Works such as this that fall within the folds of literary post-apocalyptic fiction can be tricky beasts. The genre tends to bypass exploration of the means by which collapse occurred (or any action-packed epic scale looks at what the world has become) to instead focus on psychological effects on people and their relationships. Sharing similar themes structured around family and community these more literary works of post-apocalypticism end up seeming a lot alike. With Cormac McCarthy’s The Road these themes centered on a father and son. Here in California the core is Frida, her state of mind and particularly her definition in relation to the men in her life.
And here is where I run into my biggest problem with Lepucki’s novel: Frida is exceptionally weak. She appears primarily driven largely by biological urges of sex motherhood, and the memories of her brother. Much of the novel rests on her apparent need for seeking safety and solace in either her brother or in Cal (the latter who is equally weak-willed). Frida and Cal allow much to happen to them and don’t seem to have much ability to direct events in the novel, and despite questioning themselves seem incapable of actually questioning one another adequately to avoid those misunderstandings that help drive the plot.
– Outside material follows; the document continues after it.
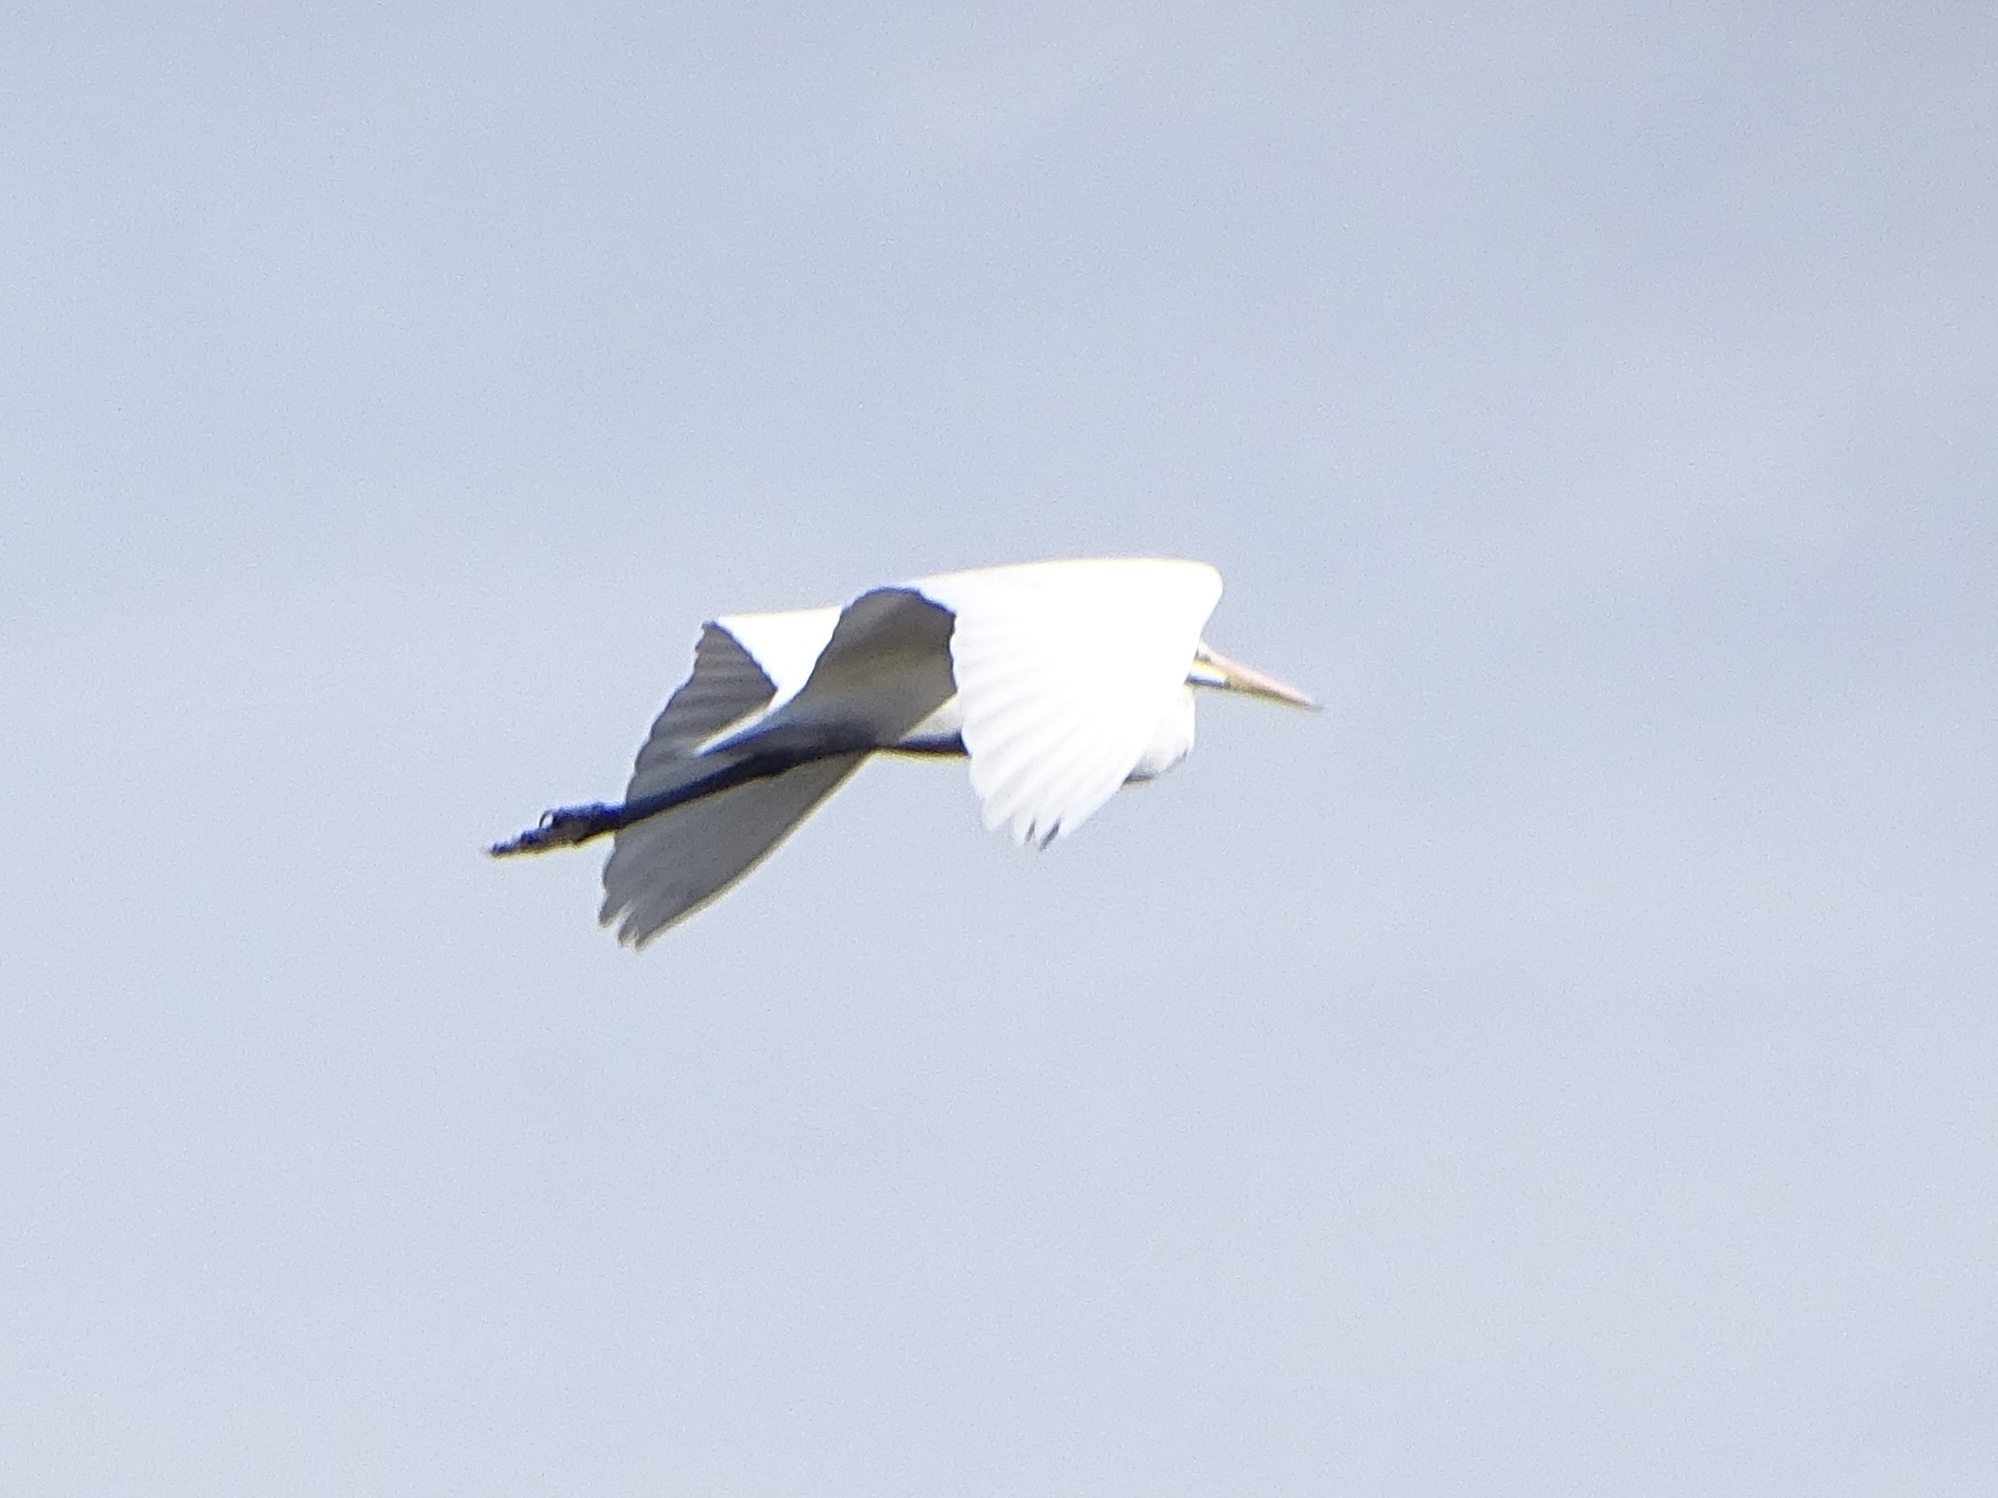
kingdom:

With Frida being so defined as a character by the men around her and her biological circumstances I was rather surprised to find the novel is written by a woman. And I’m honestly equally puzzled by how strongly many female reviewers have loved this book. After reading a few misogynistic comments directed at Frida relatively early in the novel I considered abandoning it. I wrote a colleague about this and she told me that she had abandoned reading California for the same feelings.
The end of the novel is dark and discomforting in terms of its plot, leading me to wonder if this is simply the whole point of the novel, to tell a story about a pair of characters who are unlikable and doomed in their faults. Yet, whether written intentionally to convey these kinds of interpretations and reactions I had, or not, I simply didn’t find California that notable of an addition to the rather over-crowded post-apocalyptic field.
Disclaimer: I received a free advanced electronic reading copy of this from the publisher via NetGalley in exchange for an honest review.